Auch die SPD-Abgeordnete Martina Werner sagte, sie habe unzählige E-Mails zur Reform erhalten. Artikel 13 sei im anlaufenden Wahlkampf das ganz große Thema für Leute unter 30. "Ich habe noch nie gesehen, dass sich junge Leute so engagieren", sagte die Energieexpertin. Die vielen E-Mails, die sie erreichten, wirkten nicht wie Massensendungen. Vielmehr hätten sie die jungen Leute offenbar selbst verfasst. Für eine Antwort von Werner bedankten sich viele von ihnen.

Axel Voss (CDU), der zuständige Berichterstatter im Parlament und wichtigste Befürworter nicht zuletzt von Artikel 13, kritisiert allerdings den Umgangston: "Die Schärfe der Argumentation stellt alles bisher da gewesene aus vielen Jahren EU-Gesetzgebung in den Schatten", sagte er.
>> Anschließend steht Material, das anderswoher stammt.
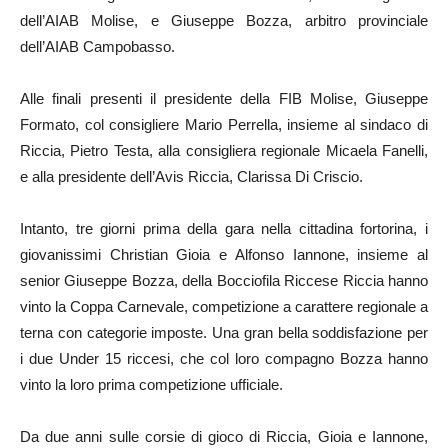
dell’AIAB Molise, e Giuseppe Bozza, arbitro provinciale
dell’AIAB Campobasso.
Alle finali presenti il presidente della FIB Molise, Giuseppe
Formato, col consigliere Mario Perrella, insieme al sindaco di
Riccia, Pietro Testa, alla consigliera regionale Micaela Fanelli,
e alla presidente dell’Avis Riccia, Clarissa Di Criscio.
Intanto, tre giorni prima della gara nella cittadina fortorina, i
giovanissimi Christian Gioia e Alfonso Iannone, insieme al
senior Giuseppe Bozza, della Bocciofila Riccese Riccia hanno
vinto la Coppa Carnevale, competizione a carattere regionale a
terna con categorie imposte. Una gran bella soddisfazione per
i due Under 15 riccesi, che col loro compagno Bozza hanno
vinto la loro prima competizione ufficiale.
Da due anni sulle corsie di gioco di Riccia, Gioia e Iannone,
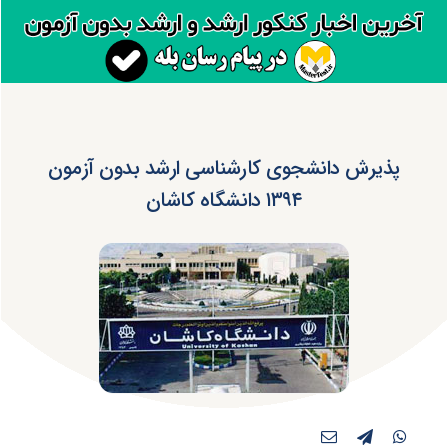
پذیرش دانشجوی کارشناسی ارشد بدون آزمون
۱۳۹۴ دانشگاه کاشان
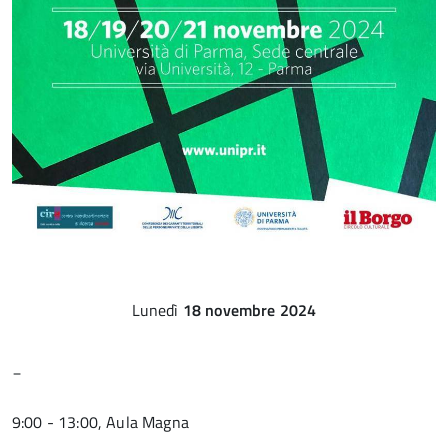
Lunedì
18 novembre 2024
_
9:00 - 13:00, Aula Magna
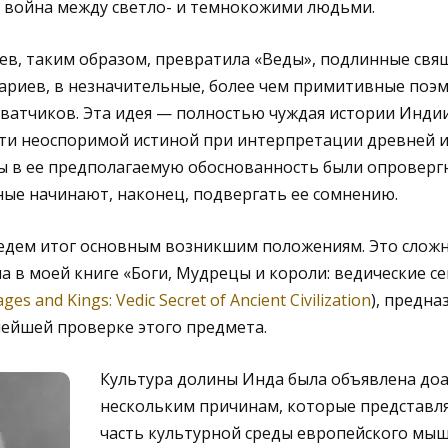
 война между светло- и темнокожими людьми.
ев, таким образом, превратила «Веды», подлинные свя
ариев, в незначительные, более чем примитивные поэ
атчиков. Эта идея — полностью чуждая истории Индии,
ти неоспоримой истиной при интерпретации древней ис
ы в ее предполагаемую обоснованность были опроверг
ые начинают, наконец, подвергать ее сомнению.
едем итог основным возникшим положениям. Это сложн
 в моей книге «Боги, Мудрецы и короли: ведические с
ges and Kings: Vedic Secret of Ancient Civilization
), предна
нейшей проверке этого предмета.
Культура долины Инда была объявлена до
нескольким причинам, которые представл
часть культурной среды европейского мышл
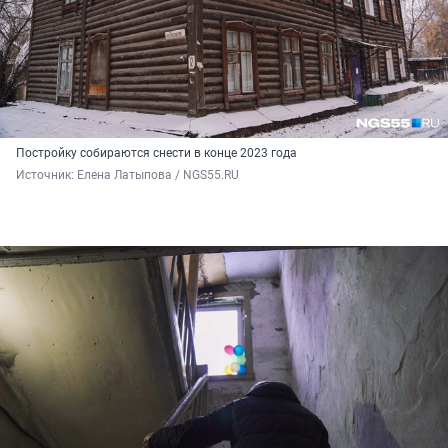
Постройку собираются снести в конце 2023 года
Источник: 
Елена Латыпова / NGS55.RU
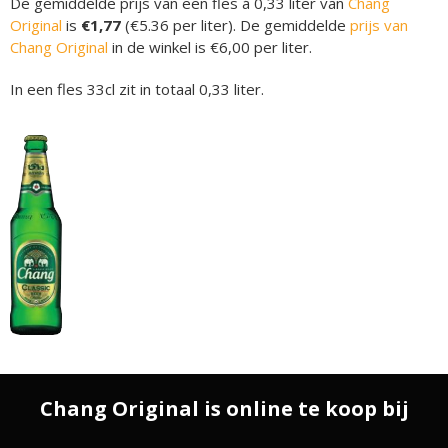
De gemiddelde prijs van een fles á 0,33 liter van
Chang
Original
is
€1,77
(€5.36 per liter). De gemiddelde
prijs van
Chang Original
in de winkel is €6,00 per liter.
In een fles 33cl zit in totaal 0,33 liter.
Chang Original is online te koop bij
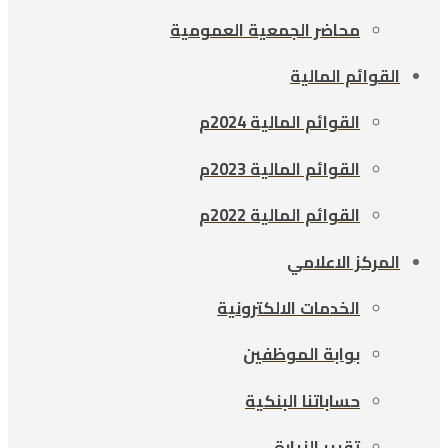
محاضر الجمعية العمومية
القوائم المالية
القوائم المالية 2024م
القوائم المالية 2023م
القوائم المالية 2022م
المركز الاعلامي
الخدمات الالكترونية
بوابة الموظفين
حساباتنا البنكية
تقرير الزيارة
In einem Interview  hatte er zuletzt beispielhaft genannt, wie er angegriffen und bedroht wird. Manche wünschten ihm und seiner Familie demnach sogar den Tod.

Wer sich nicht sicher ist, wie er Abgeordnete am besten anspricht, bekommt unter anderem vom SPD-nahen Verein D64 eine Formulierungshilfe. Auf BotBrief.eu  ist ein Musterbrief zu finden, der sich individuell anpassen lässt.

"Wir werden nur Politiker*innen wählen, die gegen Artikel 13 stimmen"

Zusätzlichen Druck übt die Kampagne "Pledge 2019"  aus. Mehrere Bürgerrechtsorganisationen, darunter der Chaos Computer Club und die Digitale Gesellschaft, rufen Bürger dazu auf, von ihren EU-Abgeordneten das Versprechen einzufordern, im Plenum Artikel 13 abzulehnen.

Die Ansage dazu ist auf die im Mai anstehende Europawahl gemünzt und lautet: "Wir werden nur Politiker*innen wählen, die gegen Artikel 13 stimmen". Bisher haben 67 Abgeordnete (von insgesamt 751) das Versprechen abgegeben.

Auch die Befürworter der Reform und von Artikel 13 machen weiter öffentlichen Druck. Unter anderem die Gema, der Bundesverband Deutscher Zeitungsverleger, die Gewerkschaft Verdi und der Deutsche Musikverleger-Verband fordern die Abgeordneten auf, für die neue Urheberrechtsrichtlinie zu stimmen. Sie und weitere Organisationen sind in der "Initiative Urheberrecht" versammelt.

Sie nimmt für sich Anspruch, "Hunderttausende" Künstler, Kreative, Journalisten und Unternehmen zu vertreten und appelliert in einem offenen Brief "an die Mitglieder des Europäischen Parlaments: Stimmen Sie der Richtlinie zu".

Außerdem veröffentlichten am Freitag 49 Chefredakteure deutscher Zeitungen einen Appell  an die Abgeordneten, in dem es heißt: "Es ist höchste Zeit, diese wichtige Richtlinie zu verabschieden und Klarheit zu schaffen".